Patrizia Reggiani è da oggi una donna completamente libera. Condannata a 26 anni per l'omicidio del marito Maurizio Gucci, ucciso a colpi di pistola nel 1995 in via Palestro a Milano, ha ottenuto dal giudice di Sorveglianza lo sconto dei tre anni di libertà vigilata che le rimanevano da scontare. Anche la Procura aveva dato parere favorevole alla revoca della misura in quanto riteneva che non ci fosse più la "pericolosità sociale" per la vedova Gucci. 

 

Le m

otivazioni del giudice di Sorveglianza - Secondo il giudice, infatti, “alla luce della personalità della condannata, del percorso effettuato, dell'attività lavorativa prestata con impegno e disponibilità, della natura dei reati in espiazione (maturati in un contesto di gelosia ossessiva irripetibile), dell'assenza di precedenti penali e di procedimenti penali pendenti, nonché in particolare dell'impegno assunto dalla condannata" nel corso dell'udienza, risulta "cessata la pericolosità sociale" della Reggiani.

 

Condannata a 26 anni - "Mi sento molto sollevata e non avendo capito un tubo, non sapevo nemmeno ci fossero altri tre anni", aveva detto la donna dopo l'udienza.
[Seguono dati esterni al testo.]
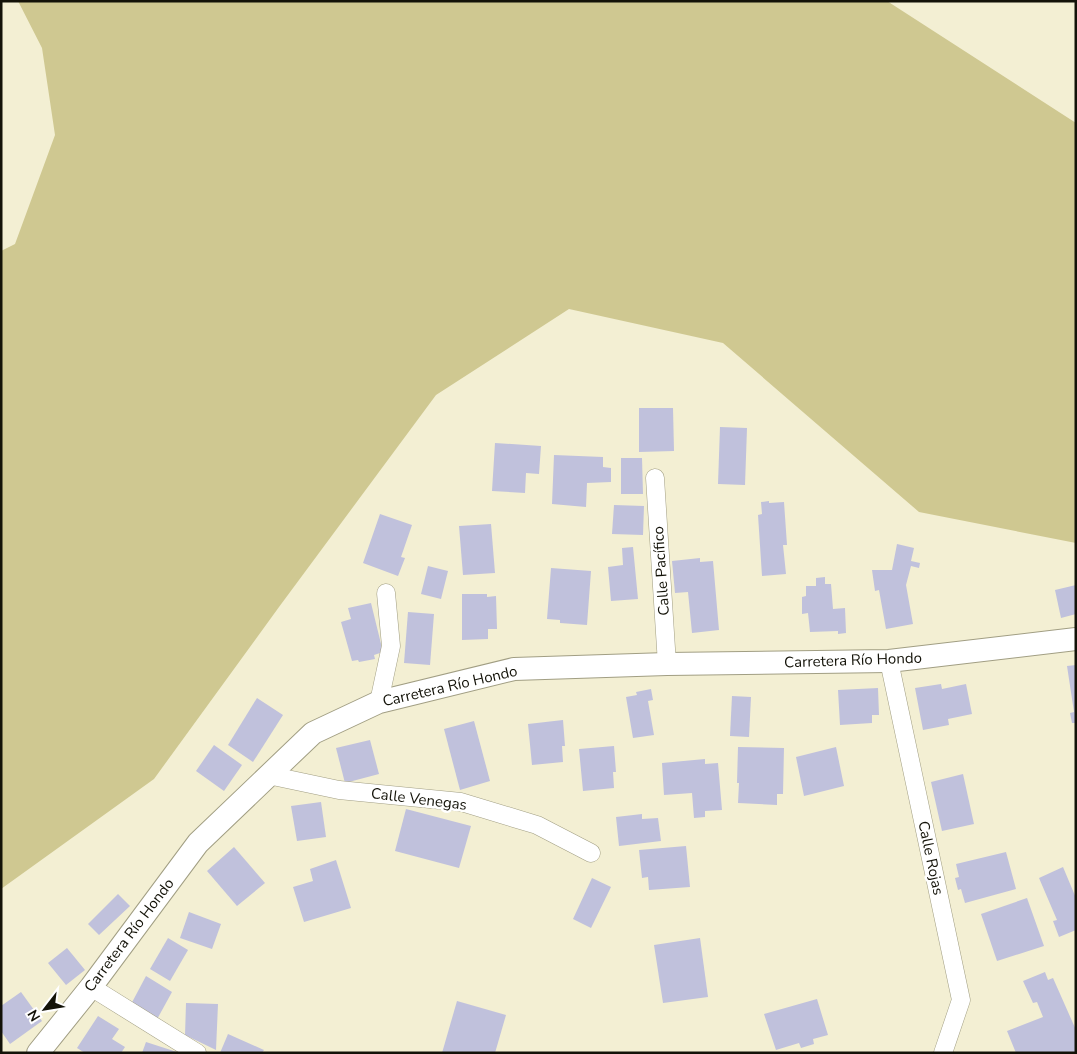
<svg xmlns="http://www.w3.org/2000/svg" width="1077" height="1054" viewBox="0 0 1077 1054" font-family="'Nunito Sans',sans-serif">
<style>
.green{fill:#cfc891}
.building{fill:#c0c1dc}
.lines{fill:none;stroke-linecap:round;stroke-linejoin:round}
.minor-casing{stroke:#a19e83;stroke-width:19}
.tertiary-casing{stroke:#a19e83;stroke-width:24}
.minor{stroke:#fff;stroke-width:18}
.tertiary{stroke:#fff;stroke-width:22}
.labels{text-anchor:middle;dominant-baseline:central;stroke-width:5;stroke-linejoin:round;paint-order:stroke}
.street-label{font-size:15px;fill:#131208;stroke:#fff}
</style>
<rect width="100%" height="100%" fill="#f3efd3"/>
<path class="green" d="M18,1H887L1076,123V543L919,512L723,343L569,309L436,395L279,607L154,779L1,889V251L15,244L55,135L42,48Z"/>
<g class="building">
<path d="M639,408H673L674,451L639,452Z"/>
<path d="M720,427L747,428L745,485L718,484Z"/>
<path d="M495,443L541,446L539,474L526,473L525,493L492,491Z"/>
<path d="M554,455L603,457V467L611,468V482L587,483L586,507L552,504Z"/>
<path d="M621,458H642L643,494H621Z"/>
<path d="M769,501V503L784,502L787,545H783L786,574L762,576L758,515L762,514L761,502Z"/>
<path d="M614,505L644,506L643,535L612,534Z"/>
<path d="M380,514L412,525L401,557L405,558L398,576L363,563Z"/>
<path d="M491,524L495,573L463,575L459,526Z"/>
<path d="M897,544L914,548L911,561L920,563L919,568L911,566L906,585L913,624L886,629L879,590L875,591L872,570H892Z"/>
<path d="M633,547L638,599L611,601L608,567L623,565L622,548Z"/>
<path d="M700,558V562L713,561L719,630L692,633L688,592L675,593L672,561Z"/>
<path d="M428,566L448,571L441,599L421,594Z"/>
<path d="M551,568L591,571L587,625L560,623V620L547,619Z"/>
<path d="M825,577V584H831L833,609L845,608L846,633L838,634V631L810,632L808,613L802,614V597L806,596V586H816V578Z"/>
<path d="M1076,585V614L1061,618L1055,590Z"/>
<path d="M462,594H487V597L496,596L497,629H488V639L462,640Z"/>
<path d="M371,603L383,652L374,655L375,659L359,662L358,660L352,661L341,622L351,619L348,608Z"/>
<path d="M408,612L434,614L430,665L404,663Z"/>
<path d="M1076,665V723H1072L1070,713L1074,712L1067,666Z"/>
<path d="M941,684L942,689L966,684L972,714L948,719L949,725L923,730L915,688Z"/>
<path d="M878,688L879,715H872V723L840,725L838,690Z"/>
<path d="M651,689L653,700L648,701L654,735L633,738L626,697L637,695L636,692Z"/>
<path d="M732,696L751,697L749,737L730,736Z"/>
<path d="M257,698L283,715L253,762L228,745Z"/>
<path d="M563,720L565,746H562L563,762L532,765L528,724Z"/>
<path d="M474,721L490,781L460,790L444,729Z"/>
<path d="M370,740L379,774L345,783L336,748Z"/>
<path d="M214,745L242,765L224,791L196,771Z"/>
<path d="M614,746L616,772H613L614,788L583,791L579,749Z"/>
<path d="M738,747L784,748L783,794H777V805L738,803L739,783H737Z"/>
<path d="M836,747L844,786L804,796L796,757Z"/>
<path d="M705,759V764L718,763L722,810L705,811V817L694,818L692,793L664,795L662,763Z"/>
<path d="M963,774L974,824L942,831L931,782Z"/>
<path d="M321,802L326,837L297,841L291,806Z"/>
<path d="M406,809L471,826L459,868L395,851Z"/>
<path d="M642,814V819L658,818L661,841L619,846L616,817Z"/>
<path d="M686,846L690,887L649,890L648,877L642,878L639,850Z"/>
<path d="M234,847L265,883L237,906L207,871Z"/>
<path d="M1006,852L1016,889L965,903L961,889L958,890L955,878L959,877L956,864Z"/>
<path d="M336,860L351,908L304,922L293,887L313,881L310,869Z"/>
<path d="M1063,867L1076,898V930L1059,937L1053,921L1057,920L1039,878Z"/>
<path d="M592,878L611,887L591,928L573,919Z"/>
<path d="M118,894L130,906L99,935L88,924Z"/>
<path d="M1027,898L1044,946L997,961L981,914Z"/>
<path d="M189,912L221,924L212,949L180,938Z"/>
<path d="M168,938L188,950L170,981L150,969Z"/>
<path d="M700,938L708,997L663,1003L654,945Z"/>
<path d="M67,948L85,970L66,985L48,963Z"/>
<path d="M1045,972L1048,980L1053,978L1076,1030V1053H1016L1007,1031L1043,1017L1037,1002L1033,1003L1023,981Z"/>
<path d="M146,976L172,992L155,1023L129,1008Z"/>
<path d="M21,992L42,1021L10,1044L1,1031V1006Z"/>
<path d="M817,999L828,1035L813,1039L814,1044L801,1048L799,1043L776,1050L764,1014Z"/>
<path d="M457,1001L506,1015L495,1053H442Z"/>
<path d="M186,1003L218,1004L216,1050L185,1035Z"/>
<path d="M98,1016L119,1029L112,1039L125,1047L121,1053H85L77,1048Z"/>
<path d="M228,1034L264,1050L262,1053H220Z"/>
<path d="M146,1042L177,1052V1053H142Z"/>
</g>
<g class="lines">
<g class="minor-casing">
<g id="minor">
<path d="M655,478L667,664"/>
<path d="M889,661L961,1000L943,1053"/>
<path d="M379,702L391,646L386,593"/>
<path d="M268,775L339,790L461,802L537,825L591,853"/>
<path d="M91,987L197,1053"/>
</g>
</g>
<g class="tertiary-casing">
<path id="tertiary" d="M38,1053L91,987L198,843L313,733L379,702L514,669L667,664L889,661L1076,639"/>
</g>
<use href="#minor" class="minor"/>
<use href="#tertiary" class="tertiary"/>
</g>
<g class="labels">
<g class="street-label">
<text transform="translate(661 571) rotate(-94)">Calle Pacífico</text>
<text transform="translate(853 660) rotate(-2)">Carretera Río Hondo</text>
<text transform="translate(450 686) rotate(-13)">Carretera Río Hondo</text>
<text transform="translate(419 799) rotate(7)">Calle Venegas</text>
<text transform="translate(931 858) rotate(78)">Calle Rojas</text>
<text transform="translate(129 935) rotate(-53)">Carretera Río Hondo</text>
</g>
</g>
<rect width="1077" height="1054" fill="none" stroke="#131208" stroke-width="5"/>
<g transform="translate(45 1009) rotate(239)" stroke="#ffffff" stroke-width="4" paint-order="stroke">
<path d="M0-4L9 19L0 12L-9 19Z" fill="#131208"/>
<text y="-8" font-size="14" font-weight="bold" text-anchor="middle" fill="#131208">N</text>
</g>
</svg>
A chi le chiedeva come fossero stati questi ultimi anni di libertà, ha risposto: ”Bellissimi, ma io stavo bene anche prima, al Victor Residence", riferendosi al carcere di San Vittore, dove ha trascorso 17 anni. La Reggiani era stata condannata come mandante dell'omicidio, inizialmente a 29 anni poi ridotti a 26 in appello e in cassazione. 

 

Ora lavora per una nota marca di moda. Inizialmente aveva rinunciato alla semilibertà poiché, come da lei dichiarato, non aveva mai lavorato in vita sua.

 

Risarcimenti per le parti civili - Durante l'udienza davanti al giudice di Sorveglianza, Patrizia Reggiani "ha dichiarato di impegnarsi a risarcire integralmente i danni alle parti civili" nel momento in cui riceverà le somme che le sono riconosciute dalla sentenza emessa dalla Corte di Appello di Milano civile che le assegna un vitalizio di un milione al mese (più gli arretrati pari a 23 milioni) sulla scorta di un accordo che la donna firmò nel '93 con Maurizio Gucci e che, per i giudici civili, non è inficiato dalla condanna per l'omicidio dell'imprenditore.